Das Szenario der „verlängerten Blockade“. Trump hat eine strategische Entscheidung getroffen: Ein wirtschaftlicher Abnutzungskrieg ist einer militärischen Eskalation vorzuziehen. Das bedeutet, dass die Straße von Hormus für mindestens mehrere Monate, möglicherweise bis Ende 2026, geschlossen bleibt. Selbst wenn neue Gespräche folgen, zeigt die Erfahrung vom April, dass Teheran nicht zur Kapitulation bereit ist und Washington nicht zum Nachgeben.

Wirtschaftliche Folgen. Die Ölpreise werden über 100 Dollar bleiben, wahrscheinlicher im Bereich von 110-120 Dollar. Die US-Inflation könnte bis zum Herbst 4 % übersteigen und die Fed in eine Zwickmühle bringen. Das globale Wachstum wird sich auf 2-2,5 % verlangsamen – noch keine Rezession, aber sehr nahe dran. Entwicklungsländer, insbesondere in Afrika und Südasien, werden mit einer Nahrungsmittelkrise konfrontiert sein.

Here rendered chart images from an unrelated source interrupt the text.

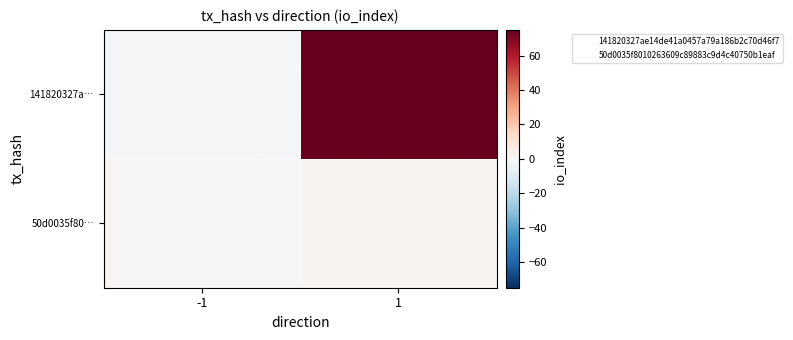

Rank the series at -1 from highest to lowest value.

50d0035f8010263609c89883c9d4c40750b1eaf, 50d0035f80…, 141820327ae14de41a0457a79a186b2c70d46f7, 141820327a…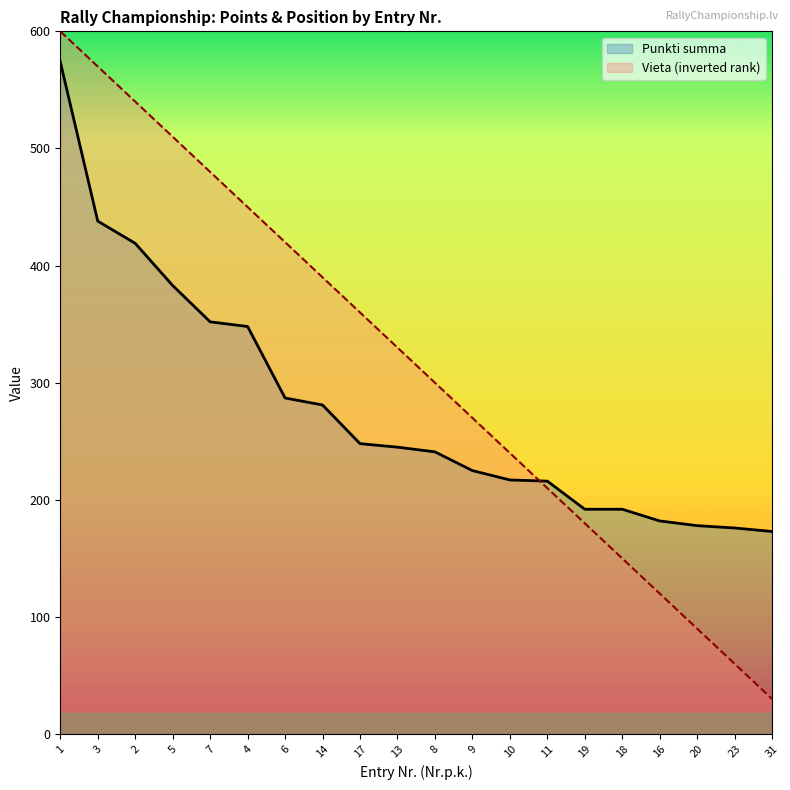

Reading left to right, transcribe all the data shown in this chart.

Punkti summa: 1=574.0	3=438.0	2=419.0	5=383.0	7=352.0	4=348.0	6=287.0	14=281.0	17=248.0	13=245.0	8=241.0	9=225.0	10=217.0	11=216.0	19=192.0	18=192.0	16=182.0	20=178.0	23=176.0	31=173.0
Vieta: 1=600.0	3=570.0	2=540.0	5=510.0	7=480.0	4=450.0	6=420.0	14=390.0	17=360.0	13=330.0	8=300.0	9=270.0	10=240.0	11=210.0	19=180.0	18=150.0	16=120.0	20=90.0	23=60.0	31=30.0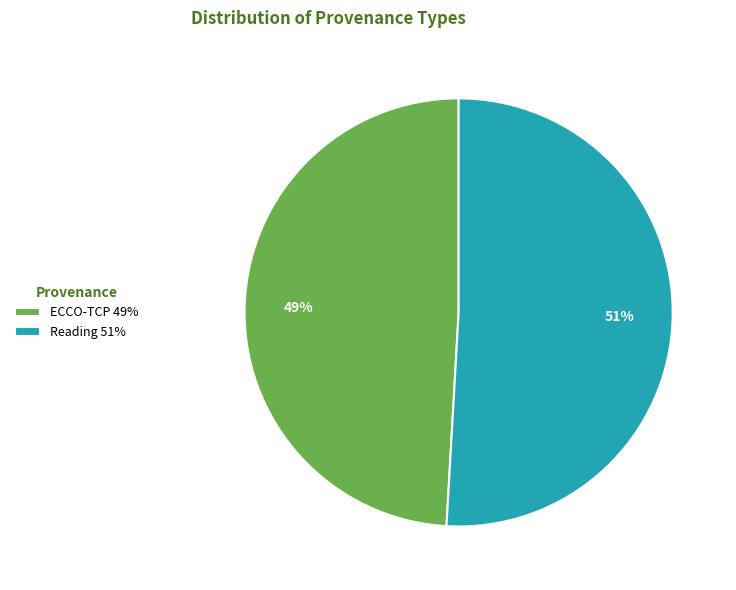

The ECCO-TCP slice represents 49% of the pie. True or false?

True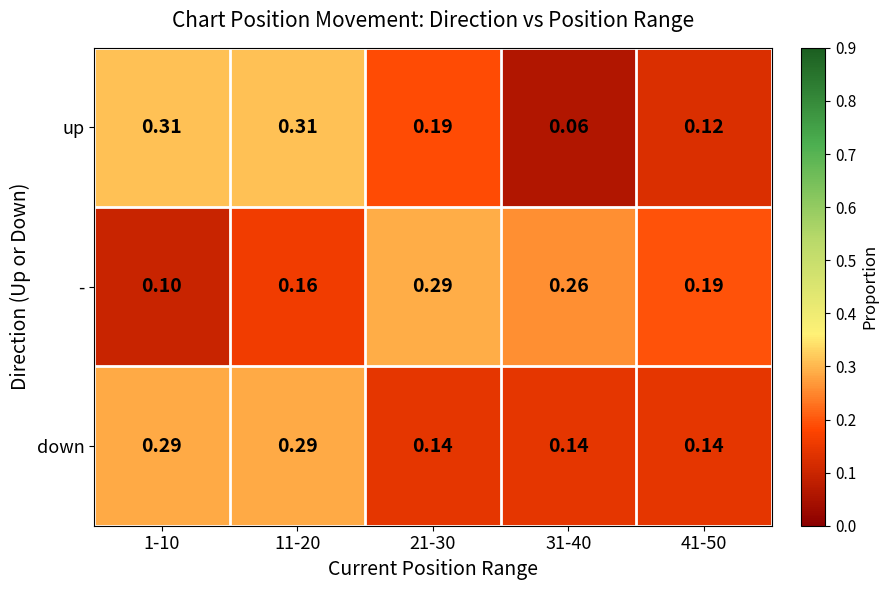

Which series changed the most between 21-30 and 31-40?

up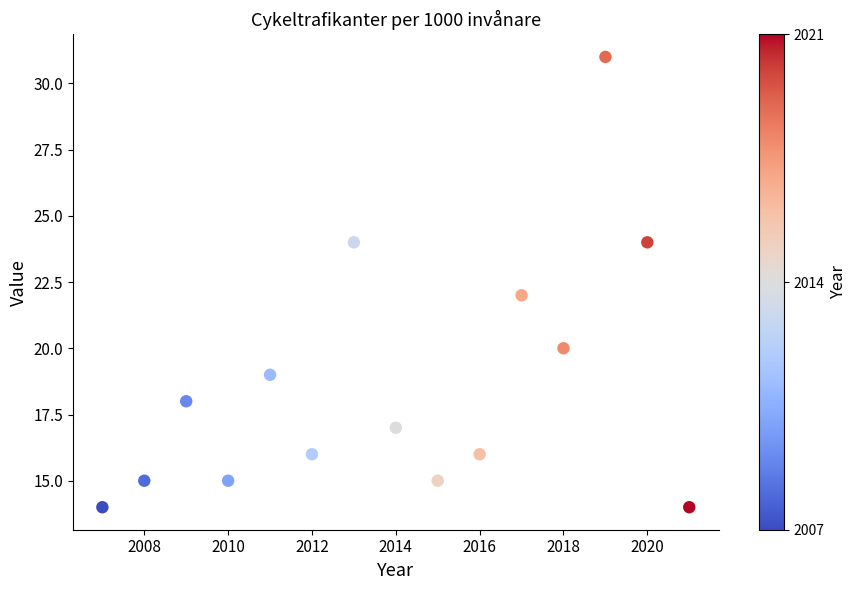

What is the range of X values (max minus min)?

14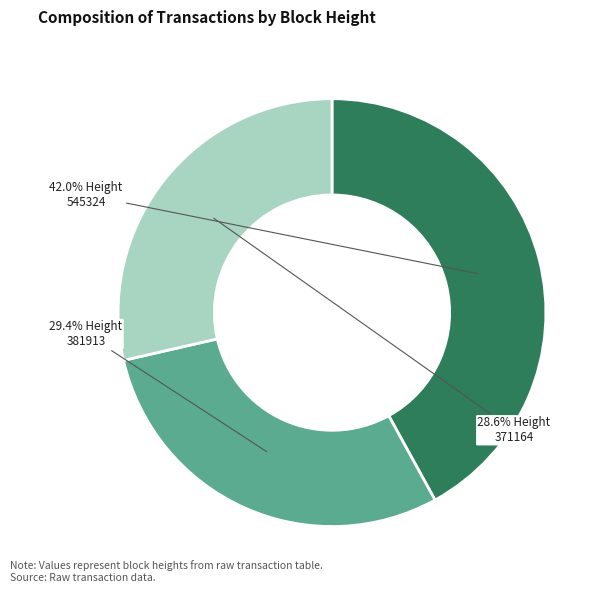

Count the number of slices in the pie.

3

Wer gewinnt bei einer langen Blockade? Die USA haben mehr finanzielle und militärische Ressourcen, aber auch mehr Verwundbarkeiten – Wahlen im November, hohe Inflation, Abhängigkeit von der Weltwirtschaft. Der Iran hat weniger Ressourcen, aber eine höhere Fähigkeit, Härten zu ertragen. Wie Experten anmerken, ist ein Regime, das zuvor Massenproteste unterdrückt hat, bereit, der Bevölkerung „wirtschaftliche Probleme aufzuerlegen“.

Wichtigste Schlussfolgerung. Trump setzt darauf, dass die wirtschaftliche Erdrosselung den Iran zuerst brechen wird. Doch der Preis dieser Wette für den Rest der Welt könnte unerschwinglich hoch sein. Die Blockade, als Waffe gegen einen Staat konzipiert, schadet bereits der gesamten Weltwirtschaft. Und je länger sie dauert, desto tiefer sind die Wunden – von Ernteausfällen in Asien bis zu Treibstoffknappheit in Europa. In diesem Abnutzungskrieg wird es mehr als zwei Verlierer geben.